Navigating the 'new old age'
In his new book, A Place Called Canterbury: Tales of the New Old Age in America, Dudley Clendinen, a former national reporter and editorial writer for the New York Times, chronicles the compelling life stories of the residents at a Life Care center in Tampa Bay. Here his mother, some of her closest friends from the Tampa area and other "sundry folk" have come to live out their final years. Clendinen describes their journey as "an exquisitely poignant and gritty and dear kind of odyssey," and he tells their tales with compassion, honesty and humor.

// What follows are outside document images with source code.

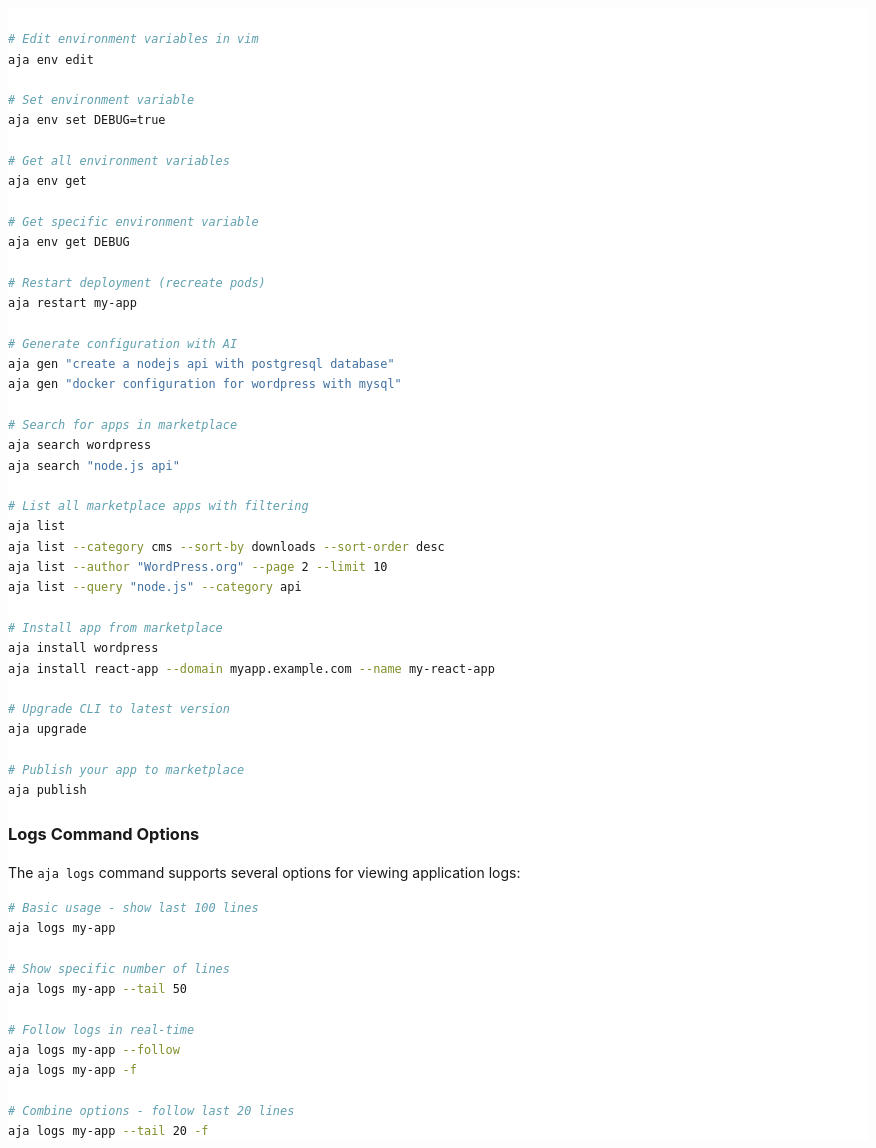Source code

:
 ```bash

# Edit environment variables in vim
aja env edit

# Set environment variable
aja env set DEBUG=true

# Get all environment variables
aja env get

# Get specific environment variable
aja env get DEBUG

# Restart deployment (recreate pods)
aja restart my-app

# Generate configuration with AI
aja gen "create a nodejs api with postgresql database"
aja gen "docker configuration for wordpress with mysql"

# Search for apps in marketplace
aja search wordpress
aja search "node.js api"

# List all marketplace apps with filtering
aja list
aja list --category cms --sort-by downloads --sort-order desc
aja list --author "WordPress.org" --page 2 --limit 10
aja list --query "node.js" --category api

# Install app from marketplace
aja install wordpress
aja install react-app --domain myapp.example.com --name my-react-app

# Upgrade CLI to latest version
aja upgrade

# Publish your app to marketplace
aja publish
```

### Logs Command Options

The `aja logs` command supports several options for viewing application logs:

```bash
# Basic usage - show last 100 lines
aja logs my-app

# Show specific number of lines
aja logs my-app --tail 50

# Follow logs in real-time
aja logs my-app --follow
aja logs my-app -f

# Combine options - follow last 20 lines
aja logs my-app --tail 20 -f
```
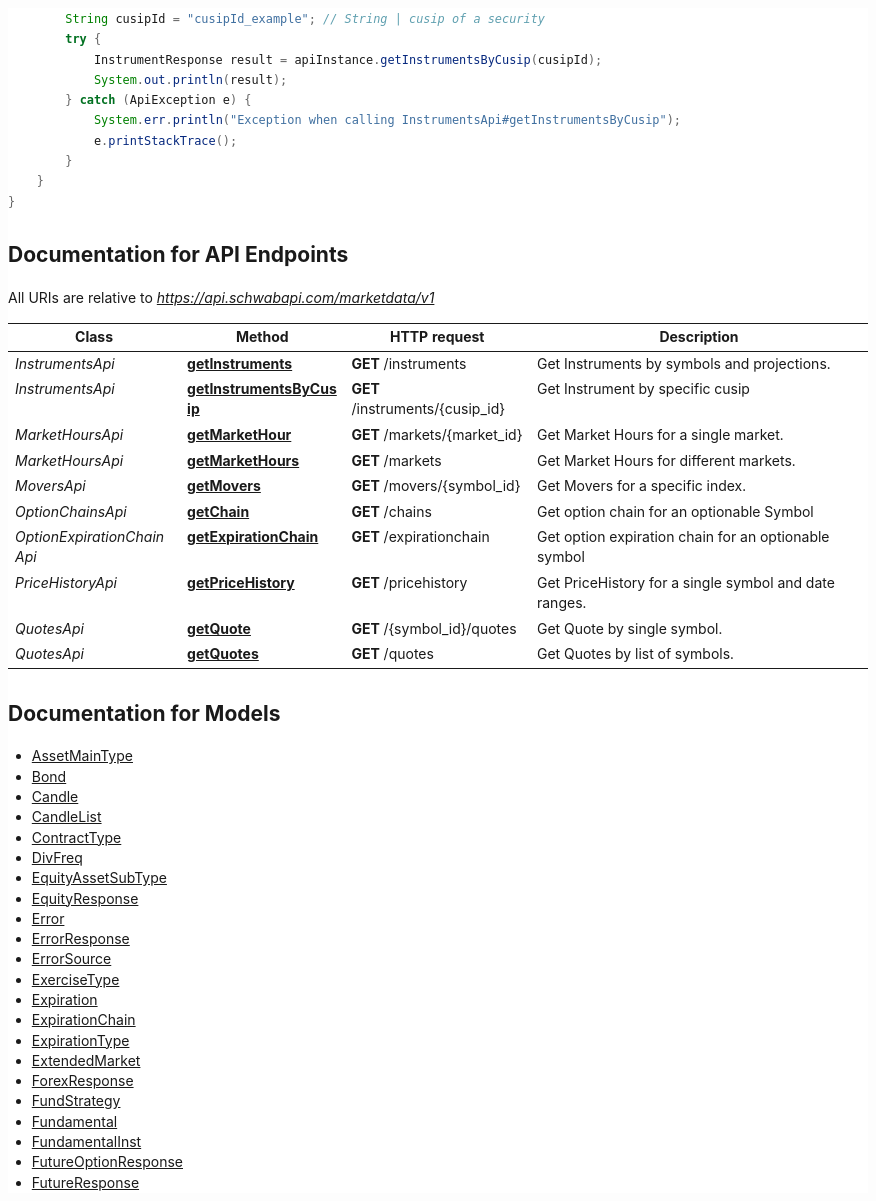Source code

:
 ```java
        String cusipId = "cusipId_example"; // String | cusip of a security
        try {
            InstrumentResponse result = apiInstance.getInstrumentsByCusip(cusipId);
            System.out.println(result);
        } catch (ApiException e) {
            System.err.println("Exception when calling InstrumentsApi#getInstrumentsByCusip");
            e.printStackTrace();
        }
    }
}
```

## Documentation for API Endpoints

All URIs are relative to *https://api.schwabapi.com/marketdata/v1*

Class | Method | HTTP request | Description
------------ | ------------- | ------------- | -------------
*InstrumentsApi* | [**getInstruments**](docs/InstrumentsApi.md#getInstruments) | **GET** /instruments | Get Instruments by symbols and projections.
*InstrumentsApi* | [**getInstrumentsByCusip**](docs/InstrumentsApi.md#getInstrumentsByCusip) | **GET** /instruments/{cusip_id} | Get Instrument by specific cusip
*MarketHoursApi* | [**getMarketHour**](docs/MarketHoursApi.md#getMarketHour) | **GET** /markets/{market_id} | Get Market Hours for a single market.
*MarketHoursApi* | [**getMarketHours**](docs/MarketHoursApi.md#getMarketHours) | **GET** /markets | Get Market Hours for different markets.
*MoversApi* | [**getMovers**](docs/MoversApi.md#getMovers) | **GET** /movers/{symbol_id} | Get Movers for a specific index.
*OptionChainsApi* | [**getChain**](docs/OptionChainsApi.md#getChain) | **GET** /chains | Get option chain for an optionable Symbol
*OptionExpirationChainApi* | [**getExpirationChain**](docs/OptionExpirationChainApi.md#getExpirationChain) | **GET** /expirationchain | Get option expiration chain for an optionable symbol
*PriceHistoryApi* | [**getPriceHistory**](docs/PriceHistoryApi.md#getPriceHistory) | **GET** /pricehistory | Get PriceHistory for a single symbol and date ranges.
*QuotesApi* | [**getQuote**](docs/QuotesApi.md#getQuote) | **GET** /{symbol_id}/quotes | Get Quote by single symbol.
*QuotesApi* | [**getQuotes**](docs/QuotesApi.md#getQuotes) | **GET** /quotes | Get Quotes by list of symbols.

## Documentation for Models

 - [AssetMainType](docs/AssetMainType.md)
 - [Bond](docs/Bond.md)
 - [Candle](docs/Candle.md)
 - [CandleList](docs/CandleList.md)
 - [ContractType](docs/ContractType.md)
 - [DivFreq](docs/DivFreq.md)
 - [EquityAssetSubType](docs/EquityAssetSubType.md)
 - [EquityResponse](docs/EquityResponse.md)
 - [Error](docs/Error.md)
 - [ErrorResponse](docs/ErrorResponse.md)
 - [ErrorSource](docs/ErrorSource.md)
 - [ExerciseType](docs/ExerciseType.md)
 - [Expiration](docs/Expiration.md)
 - [ExpirationChain](docs/ExpirationChain.md)
 - [ExpirationType](docs/ExpirationType.md)
 - [ExtendedMarket](docs/ExtendedMarket.md)
 - [ForexResponse](docs/ForexResponse.md)
 - [FundStrategy](docs/FundStrategy.md)
 - [Fundamental](docs/Fundamental.md)
 - [FundamentalInst](docs/FundamentalInst.md)
 - [FutureOptionResponse](docs/FutureOptionResponse.md)
 - [FutureResponse](docs/FutureResponse.md)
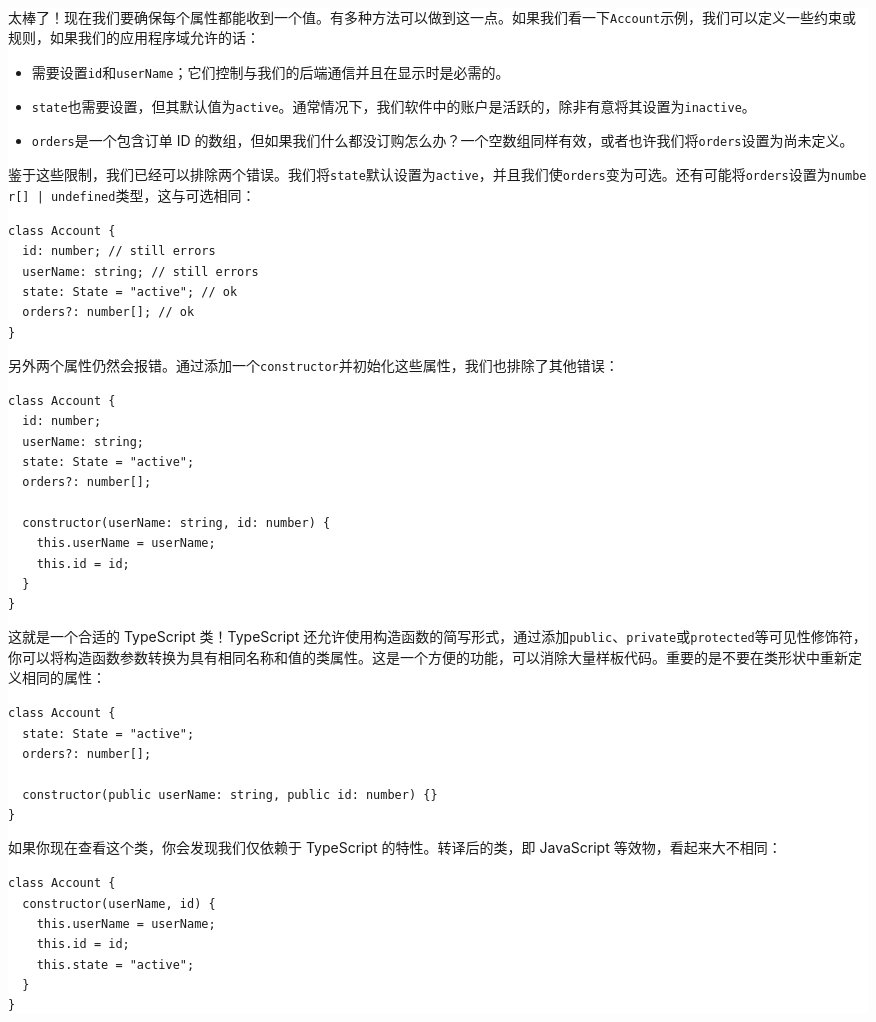 太棒了！现在我们要确保每个属性都能收到一个值。有多种方法可以做到这一点。如果我们看一下`Account`示例，我们可以定义一些约束或规则，如果我们的应用程序域允许的话：

+   需要设置`id`和`userName`；它们控制与我们的后端通信并且在显示时是必需的。

+   `state`也需要设置，但其默认值为`active`。通常情况下，我们软件中的账户是活跃的，除非有意将其设置为`inactive`。

+   `orders`是一个包含订单 ID 的数组，但如果我们什么都没订购怎么办？一个空数组同样有效，或者也许我们将`orders`设置为尚未定义。

鉴于这些限制，我们已经可以排除两个错误。我们将`state`默认设置为`active`，并且我们使`orders`变为可选。还有可能将`orders`设置为`number[] | undefined`类型，这与可选相同：

```
class Account {
  id: number; // still errors
  userName: string; // still errors
  state: State = "active"; // ok
  orders?: number[]; // ok
}
```

另外两个属性仍然会报错。通过添加一个`constructor`并初始化这些属性，我们也排除了其他错误：

```
class Account {
  id: number;
  userName: string;
  state: State = "active";
  orders?: number[];

  constructor(userName: string, id: number) {
    this.userName = userName;
    this.id = id;
  }
}
```

这就是一个合适的 TypeScript 类！TypeScript 还允许使用构造函数的简写形式，通过添加`public`、`private`或`protected`等可见性修饰符，你可以将构造函数参数转换为具有相同名称和值的类属性。这是一个方便的功能，可以消除大量样板代码。重要的是不要在类形状中重新定义相同的属性：

```
class Account {
  state: State = "active";
  orders?: number[];

  constructor(public userName: string, public id: number) {}
}
```

如果你现在查看这个类，你会发现我们仅依赖于 TypeScript 的特性。转译后的类，即 JavaScript 等效物，看起来大不相同：

```
class Account {
  constructor(userName, id) {
    this.userName = userName;
    this.id = id;
    this.state = "active";
  }
}
```

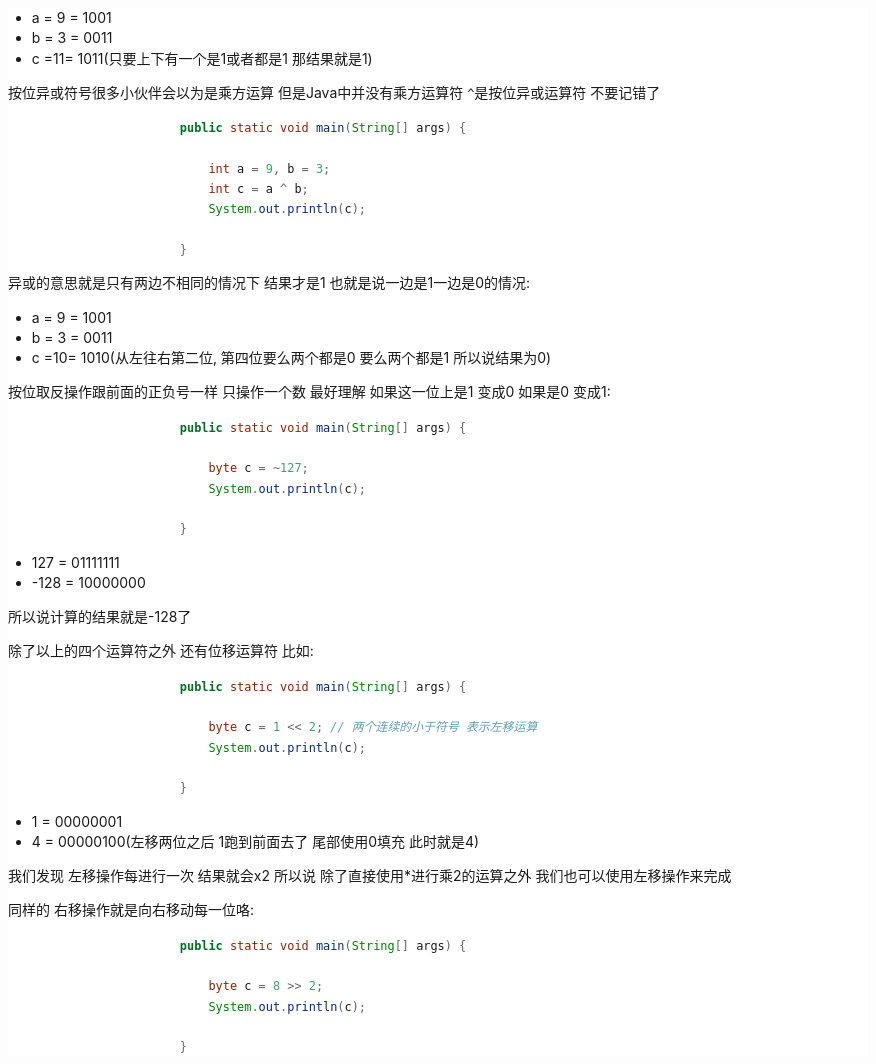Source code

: - a = 9 = 1001
- b = 3 = 0011
- c =11= 1011(只要上下有一个是1或者都是1 那结果就是1)

按位异或符号很多小伙伴会以为是乘方运算 但是Java中并没有乘方运算符 `^`是按位异或运算符 不要记错了

```java
                        public static void main(String[] args) {
    
                            int a = 9, b = 3;
                            int c = a ^ b;
                            System.out.println(c);
                            
                        }
```

异或的意思就是只有两边不相同的情况下 结果才是1 也就是说一边是1一边是0的情况:
- a = 9 = 1001
- b = 3 = 0011
- c =10= 1010(从左往右第二位, 第四位要么两个都是0 要么两个都是1 所以说结果为0)

按位取反操作跟前面的正负号一样 只操作一个数 最好理解 如果这一位上是1 变成0 如果是0 变成1:

```java
                        public static void main(String[] args) {
    
                            byte c = ~127;
                            System.out.println(c);
                            
                        }
```

- 127 = 01111111
- -128 = 10000000

所以说计算的结果就是-128了

除了以上的四个运算符之外 还有位移运算符 比如:

```java
                        public static void main(String[] args) {
    
                            byte c = 1 << 2; // 两个连续的小于符号 表示左移运算
                            System.out.println(c);
                            
                        }
```

- 1 = 00000001
- 4 = 00000100(左移两位之后 1跑到前面去了 尾部使用0填充 此时就是4)

我们发现 左移操作每进行一次 结果就会x2 所以说 除了直接使用*进行乘2的运算之外 我们也可以使用左移操作来完成

同样的 右移操作就是向右移动每一位咯:

```java
                        public static void main(String[] args) {
    
                            byte c = 8 >> 2;
                            System.out.println(c);
                            
                        }
```
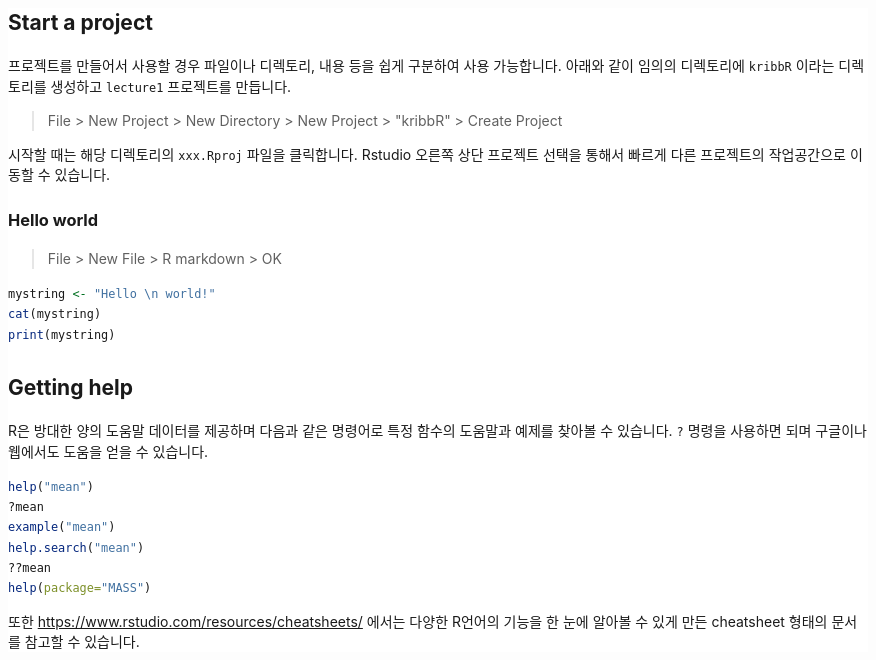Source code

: ## Start a project

프로젝트를 만들어서 사용할 경우 파일이나 디렉토리, 내용 등을 쉽게 구분하여 사용 가능합니다. 아래와 같이 임의의 디렉토리에 `kribbR` 이라는 디렉토리를 생성하고 `lecture1` 프로젝트를 만듭니다. 

> File \> New Project \> New Directory \> New Project \> "kribbR" \> Create Project


시작할 때는 해당 디렉토리의 `xxx.Rproj` 파일을 클릭합니다. Rstudio 오른쪽 상단 프로젝트 선택을 통해서 빠르게 다른 프로젝트의 작업공간으로 이동할 수 있습니다. 


### Hello world

> File \> New File \> R markdown  \> OK


```r
mystring <- "Hello \n world!"
cat(mystring)
print(mystring)
```



## Getting help

R은 방대한 양의 도움말 데이터를 제공하며 다음과 같은 명령어로 특정 함수의 도움말과 예제를 찾아볼 수 있습니다. `?` 명령을 사용하면 되며 구글이나 웹에서도 도움을 얻을 수 있습니다. 


```r
help("mean")
?mean
example("mean")
help.search("mean")
??mean
help(package="MASS")
```

또한 <https://www.rstudio.com/resources/cheatsheets/> 에서는 다양한 R언어의 기능을 한 눈에 알아볼 수 있게 만든 cheatsheet 형태의 문서를 참고할 수 있습니다. 
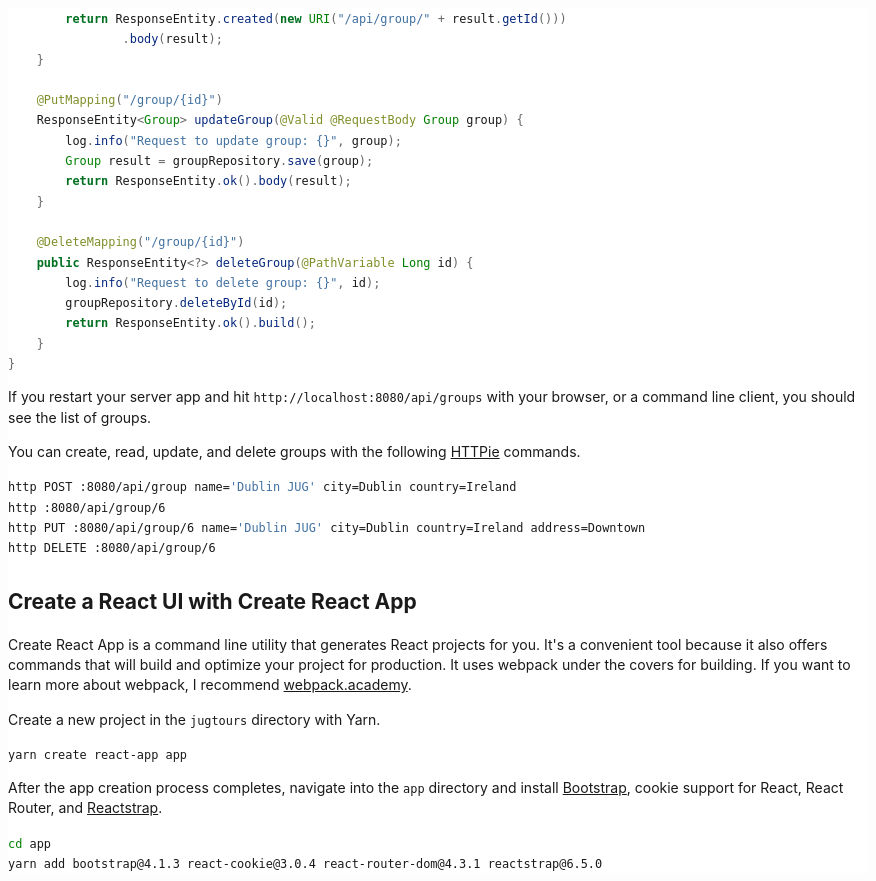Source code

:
 ```java
        return ResponseEntity.created(new URI("/api/group/" + result.getId()))
                .body(result);
    }

    @PutMapping("/group/{id}")
    ResponseEntity<Group> updateGroup(@Valid @RequestBody Group group) {
        log.info("Request to update group: {}", group);
        Group result = groupRepository.save(group);
        return ResponseEntity.ok().body(result);
    }

    @DeleteMapping("/group/{id}")
    public ResponseEntity<?> deleteGroup(@PathVariable Long id) {
        log.info("Request to delete group: {}", id);
        groupRepository.deleteById(id);
        return ResponseEntity.ok().build();
    }
}
```

If you restart your server app and hit `http://localhost:8080/api/groups` with your browser, or a command line client, you should see the list of groups.

You can create, read, update, and delete groups with the following [HTTPie](https://httpie.org) commands.

```bash
http POST :8080/api/group name='Dublin JUG' city=Dublin country=Ireland
http :8080/api/group/6
http PUT :8080/api/group/6 name='Dublin JUG' city=Dublin country=Ireland address=Downtown
http DELETE :8080/api/group/6
```

## Create a React UI with Create React App

Create React App is a command line utility that generates React projects for you. It's a convenient tool because it also offers commands that will build and optimize your project for production. It uses webpack under the covers for building. If you want to learn more about webpack, I recommend [webpack.academy](https://webpack.academy).

Create a new project in the `jugtours` directory with Yarn.

```bash
yarn create react-app app
```

After the app creation process completes, navigate into the `app` directory and install [Bootstrap](https://getbootstrap.com/), cookie support for React, React Router, and [Reactstrap](https://reactstrap.github.io/).

```bash
cd app
yarn add bootstrap@4.1.3 react-cookie@3.0.4 react-router-dom@4.3.1 reactstrap@6.5.0
```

"No generation before has lived so long, accumulated so much, grown so independent in old age," he writes. Nor has a generation like their children, the baby boomers, "ever been as dazzled and daunted and consumed by the apparently endless old age of parents." As Clendinen navigates the unfamiliar territory of Medicaid, medications and medical staff, he learns a great deal about this "New Old Age."For several years, his mother, (a woman, in her prime, of "seductive charm, a charitable heart, steely determination, and canny intent") enjoys a full schedule, living in her upscale apartment at Canterbury, going out to dinner at the Tampa Yacht and Country Club. But after she suffers a stroke, she is moved to the nursing wing for the care she needs. As the years pass and she slips further away from him, Clendinen struggles to stay connected with her, to communicate with her and to do right by her.
He forms close ties with many of the residents, and over time, their remarkable stories emerge. Through these "Canterbury tales," we come to know "survivors of the Great Depression, D-day, the Holocaust, and of the American civil rights struggle." We come to understand their joys and sorrows as their tales take us back to their childhoods, their first loves, marriages and careers, and we are reminded of their incredible sacrifices and strengths. Now their children, the boomers, must be strong as they face caring for aging parents - while not getting any younger themselves.
Linda Stankard is a former activities director at a nursing home.